Avec le toxicologue lillois Jean-Marie Haguenoer, son équipe a aussi tenté d'évaluer le nombre d'enfants de la zone atteints de saturnisme, la "maladie du plomb" qui affecte le système nerveux, la moelle osseuse et les reins.

En croisant diverses données, ils estiment que 5.815 enfants pourraient avoir été touchés entre 1962 et 2020. Dont une centaine depuis 20 ans.

"Je suis atterrée", s'est émue vendredi Awatif Roszak, 45 ans et habitante de Courcelles-lès-Lens depuis cinq ans, qui assistait, avec une centaine d'habitants, associatifs et élus, à la restitution de l'étude. "Que peut-on faire aujourd'hui, à part déménager ?", a-t-elle lancé.
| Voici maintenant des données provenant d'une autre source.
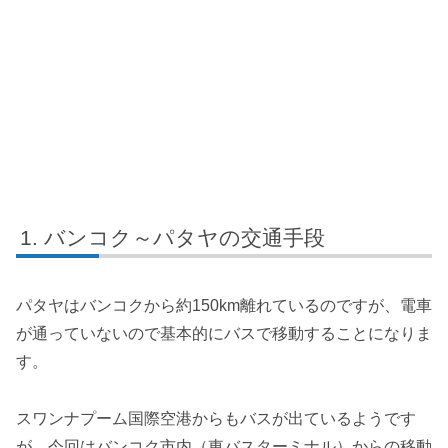
バンコク～パタヤの交通手段
パタヤはバンコクから約150km離れているのですが、電車
が通っていないので基本的にバスで移動することになりま
す。
スワンナプーム国際空港からもバスが出ているようです
が、今回はバンコク市内（東バスターミナル）からの移動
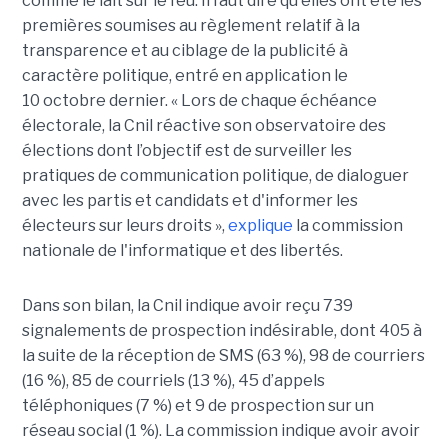
comme le lait sur le feu. Il faut dire qu'elles ont été les
premières soumises au règlement relatif à la
transparence et au ciblage de la publicité à
caractère politique, entré en application le
10 octobre dernier. « Lors de chaque échéance
électorale, la Cnil réactive son observatoire des
élections dont l’objectif est de surveiller les
pratiques de communication politique, de dialoguer
avec les partis et candidats et d'informer les
électeurs sur leurs droits »,
explique
la commission
nationale de l'informatique et des libertés.
Dans son bilan, la Cnil indique avoir reçu 739
signalements de prospection indésirable, dont 405 à
la suite de la réception de SMS (63 %), 98 de courriers
(16 %), 85 de courriels (13 %), 45 d’appels
téléphoniques (7 %) et 9 de prospection sur un
réseau social (1 %). La commission indique avoir avoir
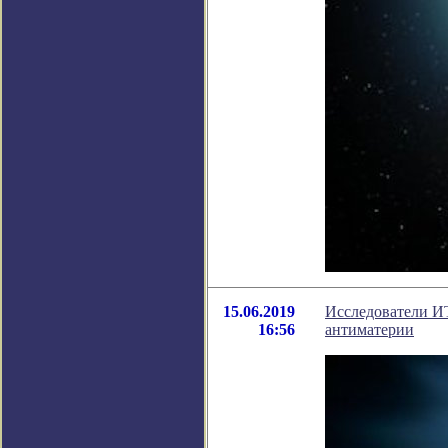
15.06.2019
Исследователи И
16:56
антиматерии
"Quand j'ai fait construire ma maison il y a cinq ans, on n'a eu aucune info sur cette pollution persistante, (...) personne ne nous a dit à quel point c'était grave", témoigne auprès de l'AFP Alison Fynes, 33 ans.

Propriétaire à Evin-Malmaison depuis 2010, Clarisse Kaczmarek est elle "en colère". Elle dénonce une inaction des autorités publiques, et se demande si elle n'aurait pas "intérêt à partir".

"On ne s'attendait pas à une pollution encore aussi présente", témoigne cette cadre de la fonction publique, mère de deux jeunes enfants.

- "Injustice" -

Un collectif d'habitants tente de faire reconnaître devant la justice une carence de l'Etat dans le contrôle de la pollution. Sans succès pour l'instant.

La communauté d'agglomération d'Hénin-Carvin (CAHC, 14 communes) a elle déposé une plainte pour réclamer à l'Etat "la remise en état des terres polluées" ou, à défaut, 574 millions d'euros de dommages et intérêts.

"La réparation d'une injustice", explique son président, le socialiste Christophe Pilch, qui pointe "un préjudice sanitaire, patrimonial et économique".

La zone - cinq communes, 24.000 personnes - est encadrée depuis 1999 par un projet d'intérêt général (PIG) qui restreint l'usage des sols.

L'Etat prend en charge la dépollution sur 50 cm de profondeur, à condition d'avoir obtenu une autorisation de travaux. Car c'est le fait de remuer la terre, donc de libérer les poussières toxiques, qui présenterait un danger, avait expliqué le sous-préfet de Lens en 2018.

Contactée par l'AFP, la préfecture du Pas-de-Calais renvoie vers l'Agence régionale de santé.

Cette dernière souligne que "huit campagnes de dépistage" de saturnisme ont été menées entre 1999 et 2012 sur les enfants du secteur. Le taux de contamination, d'abord élevé (15% selon les normes de l'époque), est descendu à 2,5% en 2012, "supérieur à la moyenne régionale".

Elle met aussi en avant une étude selon laquelle la capacité des poussières de plomb à passer dans le sang diminue avec le temps. Et a demandé en 2020 une enquête à Santé Publique France pour un éventuel renforcement des mesures de précaution prescrites dans la zone. Ce travail doit débuter "en 2022-2023", selon SFP.